Job.
Each entry here needs to be set down again exactly, please; pictures are left out.

(Rows from a segmentation dataset)

::::::::::

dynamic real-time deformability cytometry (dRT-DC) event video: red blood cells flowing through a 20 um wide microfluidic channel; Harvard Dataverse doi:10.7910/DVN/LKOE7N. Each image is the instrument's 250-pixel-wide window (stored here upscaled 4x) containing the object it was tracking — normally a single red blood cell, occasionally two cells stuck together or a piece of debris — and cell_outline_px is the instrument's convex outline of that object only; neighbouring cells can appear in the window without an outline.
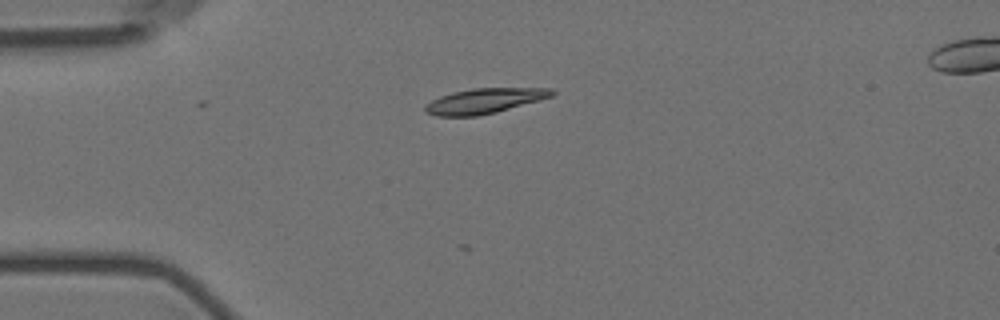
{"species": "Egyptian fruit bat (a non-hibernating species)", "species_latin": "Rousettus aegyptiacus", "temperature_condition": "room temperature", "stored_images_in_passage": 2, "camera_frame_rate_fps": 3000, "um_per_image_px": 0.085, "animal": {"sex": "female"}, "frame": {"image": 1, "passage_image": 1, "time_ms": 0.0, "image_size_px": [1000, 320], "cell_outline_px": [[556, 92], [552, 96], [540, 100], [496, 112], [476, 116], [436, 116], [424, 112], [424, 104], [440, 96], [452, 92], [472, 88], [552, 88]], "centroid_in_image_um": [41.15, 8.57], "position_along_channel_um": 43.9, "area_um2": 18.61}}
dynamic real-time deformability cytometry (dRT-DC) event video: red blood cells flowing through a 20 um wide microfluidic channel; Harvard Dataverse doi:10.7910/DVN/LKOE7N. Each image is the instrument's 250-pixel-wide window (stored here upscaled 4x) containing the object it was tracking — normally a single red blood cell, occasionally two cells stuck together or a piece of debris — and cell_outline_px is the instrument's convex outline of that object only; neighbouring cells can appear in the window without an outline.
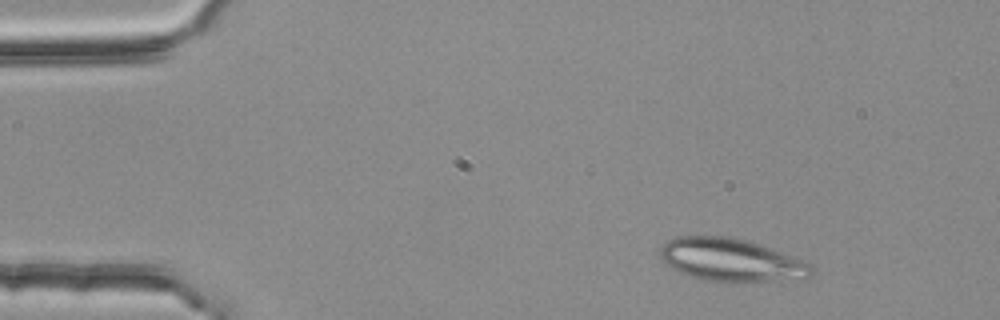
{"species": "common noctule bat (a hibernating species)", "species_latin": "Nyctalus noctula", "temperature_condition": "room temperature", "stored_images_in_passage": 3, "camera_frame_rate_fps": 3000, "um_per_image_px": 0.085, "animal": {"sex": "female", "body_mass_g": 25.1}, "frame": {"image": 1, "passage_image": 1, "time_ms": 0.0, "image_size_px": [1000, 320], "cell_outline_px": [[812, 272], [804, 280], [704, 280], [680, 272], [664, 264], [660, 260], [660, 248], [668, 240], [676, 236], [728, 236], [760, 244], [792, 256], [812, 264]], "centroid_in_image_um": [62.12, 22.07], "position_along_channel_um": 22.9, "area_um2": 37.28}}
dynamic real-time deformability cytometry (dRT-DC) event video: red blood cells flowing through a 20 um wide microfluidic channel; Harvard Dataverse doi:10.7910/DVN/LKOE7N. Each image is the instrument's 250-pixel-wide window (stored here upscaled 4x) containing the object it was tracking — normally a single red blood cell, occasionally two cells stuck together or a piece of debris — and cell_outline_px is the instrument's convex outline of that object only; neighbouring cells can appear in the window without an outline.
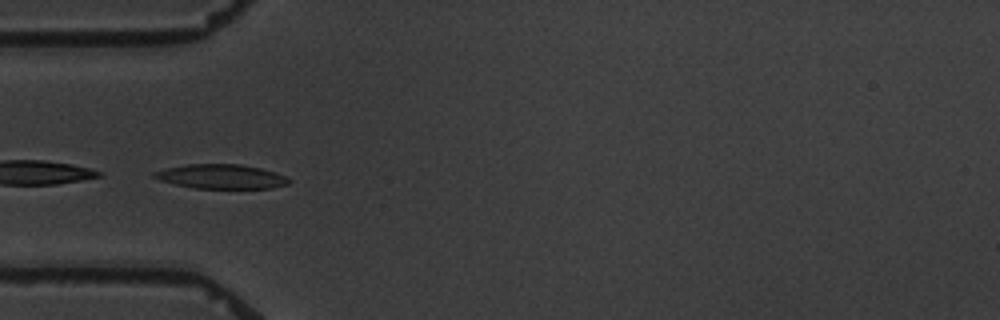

::::::::::

Reply.
dynamic real-time deformability cytometry (dRT-DC) event video: red blood cells flowing through a 20 um wide microfluidic channel; Harvard Dataverse doi:10.7910/DVN/LKOE7N. Each image is the instrument's 250-pixel-wide window (stored here upscaled 4x) containing the object it was tracking — normally a single red blood cell, occasionally two cells stuck together or a piece of debris — and cell_outline_px is the instrument's convex outline of that object only; neighbouring cells can appear in the window without an outline.
{"species": "Egyptian fruit bat (a non-hibernating species)", "species_latin": "Rousettus aegyptiacus", "temperature_condition": "room temperature", "stored_images_in_passage": 2, "camera_frame_rate_fps": 3000, "um_per_image_px": 0.085, "animal": {"sex": "female"}, "frame": {"image": 1, "passage_image": 1, "time_ms": 0.0, "image_size_px": [1000, 320], "cell_outline_px": [[556, 92], [552, 96], [540, 100], [496, 112], [476, 116], [436, 116], [424, 112], [424, 104], [440, 96], [452, 92], [472, 88], [552, 88]], "centroid_in_image_um": [41.15, 8.57], "position_along_channel_um": 43.9, "area_um2": 18.61}}
dynamic real-time deformability cytometry (dRT-DC) event video: red blood cells flowing through a 20 um wide microfluidic channel; Harvard Dataverse doi:10.7910/DVN/LKOE7N. Each image is the instrument's 250-pixel-wide window (stored here upscaled 4x) containing the object it was tracking — normally a single red blood cell, occasionally two cells stuck together or a piece of debris — and cell_outline_px is the instrument's convex outline of that object only; neighbouring cells can appear in the window without an outline.
{"species": "common noctule bat (a hibernating species)", "species_latin": "Nyctalus noctula", "temperature_condition": "room temperature", "stored_images_in_passage": 3, "camera_frame_rate_fps": 3000, "um_per_image_px": 0.085, "animal": {"sex": "female", "body_mass_g": 25.1}, "frame": {"image": 1, "passage_image": 1, "time_ms": 0.0, "image_size_px": [1000, 320], "cell_outline_px": [[812, 272], [804, 280], [704, 280], [680, 272], [664, 264], [660, 260], [660, 248], [668, 240], [676, 236], [728, 236], [760, 244], [792, 256], [812, 264]], "centroid_in_image_um": [62.12, 22.07], "position_along_channel_um": 22.9, "area_um2": 37.28}}
dynamic real-time deformability cytometry (dRT-DC) event video: red blood cells flowing through a 20 um wide microfluidic channel; Harvard Dataverse doi:10.7910/DVN/LKOE7N. Each image is the instrument's 250-pixel-wide window (stored here upscaled 4x) containing the object it was tracking — normally a single red blood cell, occasionally two cells stuck together or a piece of debris — and cell_outline_px is the instrument's convex outline of that object only; neighbouring cells can appear in the window without an outline.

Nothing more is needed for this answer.